Given data Block Start

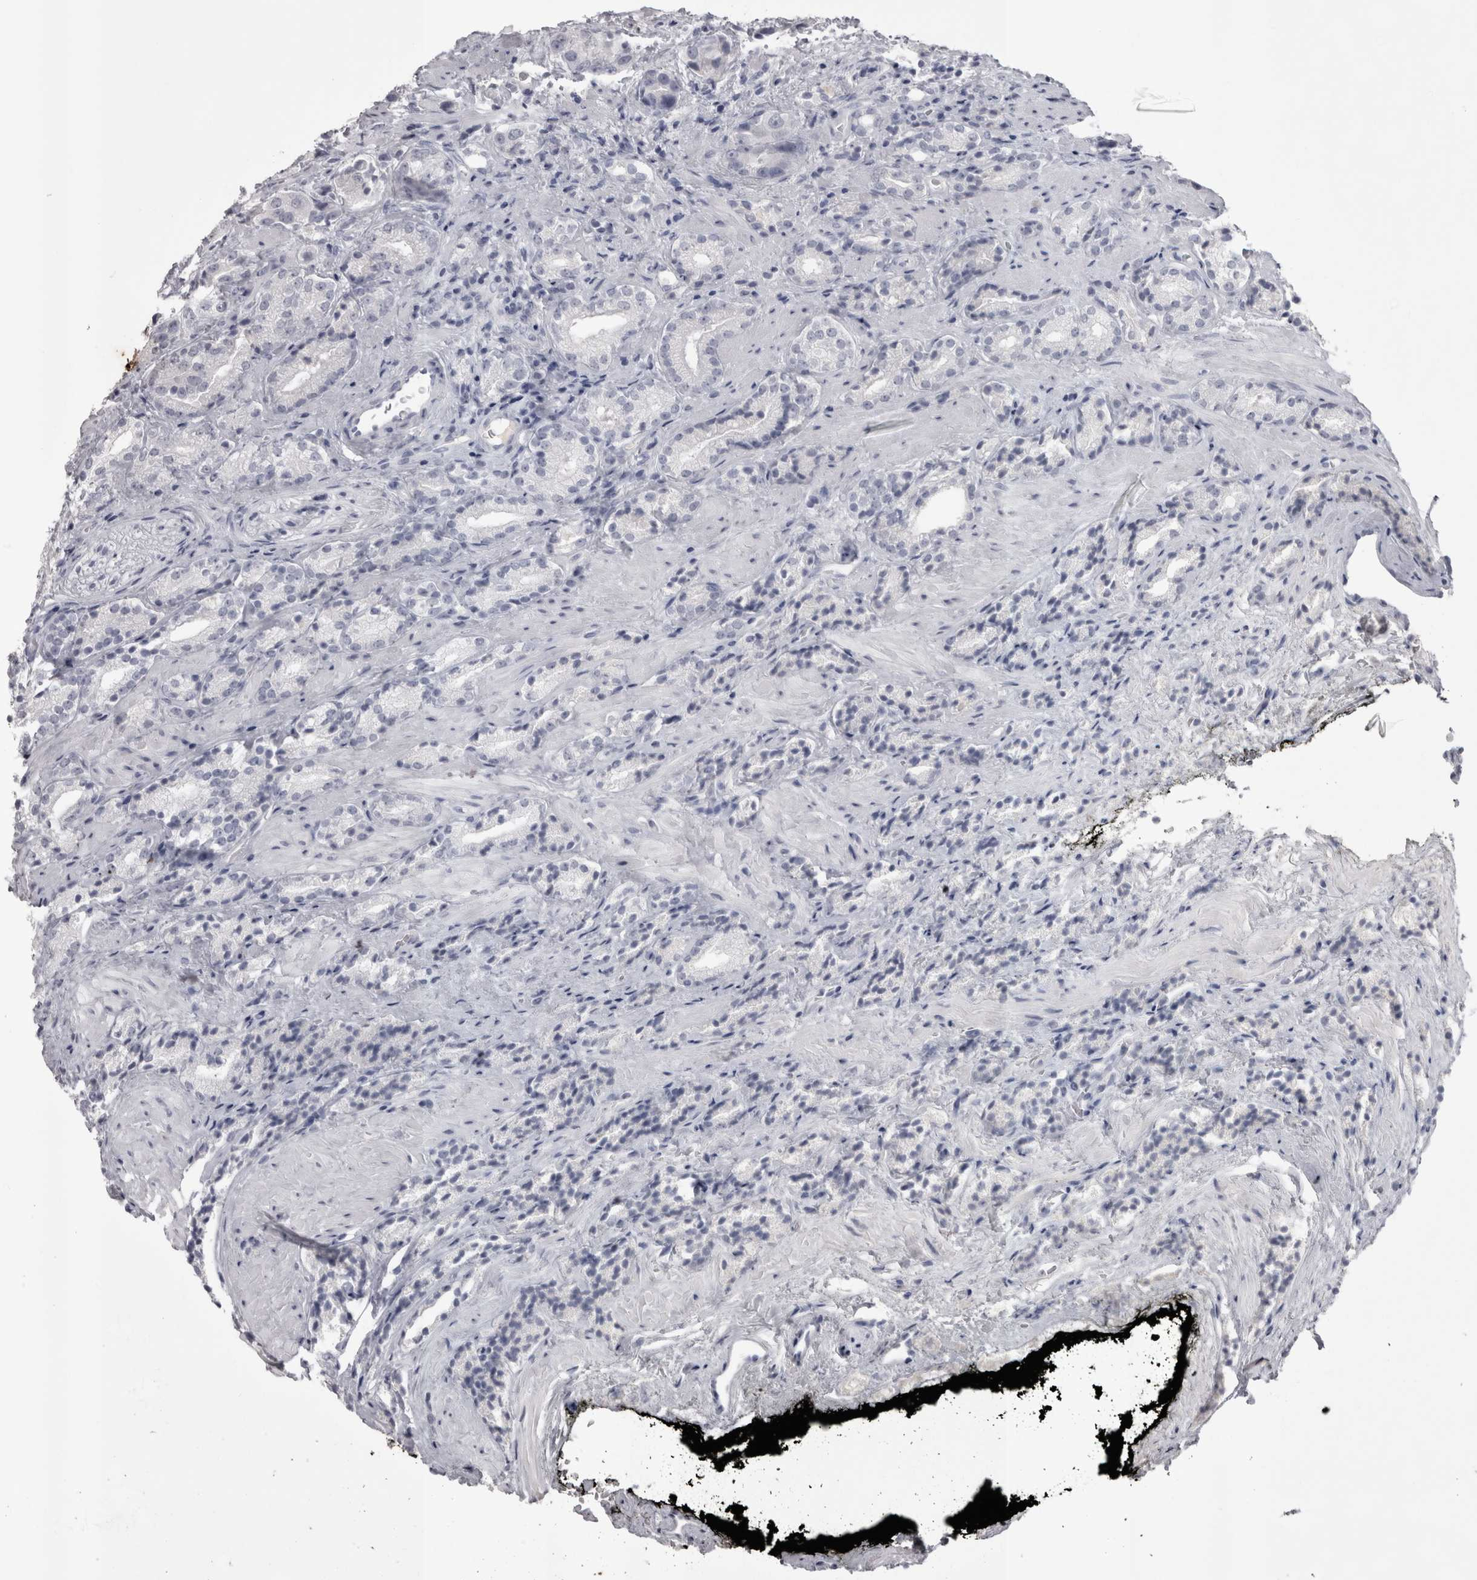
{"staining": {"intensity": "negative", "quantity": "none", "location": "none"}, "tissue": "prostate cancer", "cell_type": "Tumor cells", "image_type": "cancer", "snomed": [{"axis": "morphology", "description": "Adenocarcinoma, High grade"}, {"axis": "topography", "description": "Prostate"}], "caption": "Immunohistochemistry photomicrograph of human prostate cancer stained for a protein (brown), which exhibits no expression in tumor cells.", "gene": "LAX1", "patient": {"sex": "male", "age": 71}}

Given data Block End
Given data Block Start

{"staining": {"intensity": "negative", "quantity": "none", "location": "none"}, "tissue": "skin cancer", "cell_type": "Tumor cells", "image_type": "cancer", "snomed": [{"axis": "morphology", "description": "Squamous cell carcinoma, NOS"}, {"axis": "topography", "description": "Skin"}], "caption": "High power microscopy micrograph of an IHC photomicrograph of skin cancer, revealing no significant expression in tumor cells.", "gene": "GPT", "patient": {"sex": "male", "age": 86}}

Given data Block End
Given data Block Start

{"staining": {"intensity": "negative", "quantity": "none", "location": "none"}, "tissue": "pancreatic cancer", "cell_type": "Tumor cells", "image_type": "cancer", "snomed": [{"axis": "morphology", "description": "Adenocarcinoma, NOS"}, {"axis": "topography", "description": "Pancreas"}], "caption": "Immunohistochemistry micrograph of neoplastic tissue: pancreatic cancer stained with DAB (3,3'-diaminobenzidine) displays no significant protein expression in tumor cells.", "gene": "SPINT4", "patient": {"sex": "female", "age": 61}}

Given data Block End

Count every line of the entries that includes "Immunohistochemistry", and say the number alone.

2